An App to Help Doctors Save LivesWritten by Christy T
Dorothea Koh, founder of Bot M.D., a mobile A.I chatbot app for doctors, sat down with Hive Life to discuss the start-up’s mission and how the application is on its course of empowering doctors with artificial intelligence.
Dorothea Koh, a biomedical engineer and founder of Bot M.D., has long envisioned creating a tool to empower doctors across the globe, wherever they may be practising. Having worked in the healthcare sector of large emerging markets for more than a decade, she is familiar with the problems medics face. “What frustrated me most is that, whilst these markets are really big, if you were a young, inexperienced doctor, where would you go for information? In Western markets, there are all sorts of system embedded in hospitals to help doctors. However, in emerging markets, they often don’t have that luxury.”
In order to fill that gap, Dorothea began brainstorming the idea of creating a mobile app for doctors. “The constant that always improves fastest in these markets is smartphone penetration and data connectivity. When I was in Indonesia, even though the whole country didn’t have internet coverage yet, we noticed that all doctors had smartphones.” So she teamed up with co-founder Sim Yanchuan to create Bot M.D., an A.I. chatbot that aspires to serve as a doctors’ best clinical assistant.
Before the launch of Bot M.D., Dorothea experimented with a Facebook Messenger ChatBot to test out the feasibility of the idea. “Doctors who tried the application actually didn’t realise that I was the person behind it! However, the overwhelmingly positive result inspired us to create something more automated,” she explains. The resulting digital clinical assistant performs many roles. Its primary function is to help doctors look up clinical information gathered from peer-reviewed journals and trusted medical websites, whilst its voice-to-text transcription function helps doctors organise and collate case notes automatically in 50 different languages. And, to keep things engaging, it also entertains doctors with jokes and gifs to brighten up their day.
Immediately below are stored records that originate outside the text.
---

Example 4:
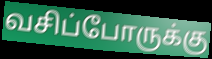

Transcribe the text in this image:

வசிப்போருக்கு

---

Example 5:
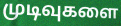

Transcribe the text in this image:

முடிவுகளைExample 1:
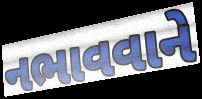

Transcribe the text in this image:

નભાવવાને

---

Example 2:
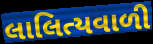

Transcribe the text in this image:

લાલિત્યવાળી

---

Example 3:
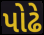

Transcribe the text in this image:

પોઢે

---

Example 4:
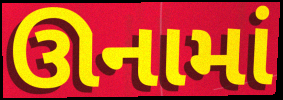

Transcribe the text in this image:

ઊનામાં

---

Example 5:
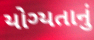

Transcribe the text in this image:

યોગ્યતાનું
The core technology behind Bot M.D. is Natural Language Processing (NLP). “The whole goal of what we are trying to do is to understand unstructured texts. Doctors are busy people. If they have a question, they need to have the answer instantaneously. NLP allows us to return with the most precise response based on the question received,” says Dorothea.“The most important thing doctors want to know is whether they can trust the source. We usually start with known medical sources, like Medscape, journals and international medical associations. With this kind of filter, they will not get consumer information that appears on search engines like Google.” The app for doctors also continuously learns from its previous interactions to further refine its search results. “By aggregating user queries, we can improve the intelligence of the application and train the computer to become better over time.”
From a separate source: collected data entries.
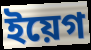
ইয়েগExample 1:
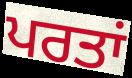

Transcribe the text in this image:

ਪਰਤਾਂ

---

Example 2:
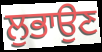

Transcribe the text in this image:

ਲੁਭਾਉਣ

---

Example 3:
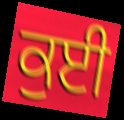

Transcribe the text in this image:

ਕੁਈ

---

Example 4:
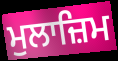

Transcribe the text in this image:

ਮੁਲਾਜ਼ਿਮ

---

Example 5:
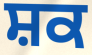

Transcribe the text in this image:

ਸ਼ਕ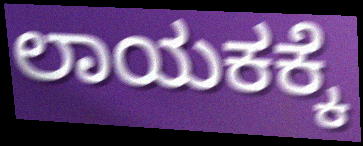
ಲಾಯಕಕ್ಕೆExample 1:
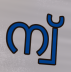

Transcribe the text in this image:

ന്വ്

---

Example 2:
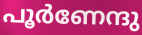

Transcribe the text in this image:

പൂർണേന്ദു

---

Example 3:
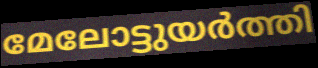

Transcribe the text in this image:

മേലോട്ടുയർത്തി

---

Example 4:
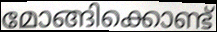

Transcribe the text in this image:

മോങ്ങിക്കൊണ്ട്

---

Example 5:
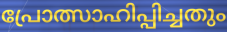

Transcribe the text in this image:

പ്രോത്സാഹിപ്പിച്ചതും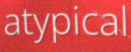
atypical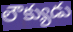
లౌక్యుడుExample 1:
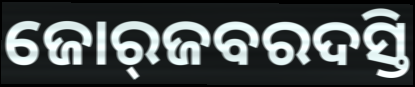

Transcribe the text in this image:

ଜୋର୍‍ଜବରଦସ୍ତି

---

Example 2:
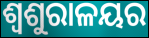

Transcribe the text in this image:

ଶ୍ୱଶୁରାଳୟର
Since the conception of Bot M.D. at Y Combinator in June 2018, the app for doctors has attracted USD 1.6 million capital investment from prominent investors such as Floodgate and Steve Blank. Since its official launch in July 2018, it has already reached doctors in more than 60 countries around the world, with predominantly positive feedback. “They really like the speed at which they are able to get answers from Bot M.D. The voice detection function is also quite popular. A doctor from Venezuela actually told us that the function saved him a lot of time. Before, he needed to type up his case notes on one computer which he shared with 8-10 doctors.”
Though the app for doctors was only launched a few months ago, Dorothea and her team are already thinking about its next version. “We want to get doctors’ feedback, iterate and introduce new features. In January 2019, we will roll out a feature allowing doctors to teach Bot M.D. on the fly, customising what the chatbot can learn for them.” And, at its end, Bot M.D. hopes to have a revolutionary impact not only on doctors but also on their patients. “We want to be behind doctors,” says Dorothea. “We still have a lot of work to do, but we can see the amplification effect.”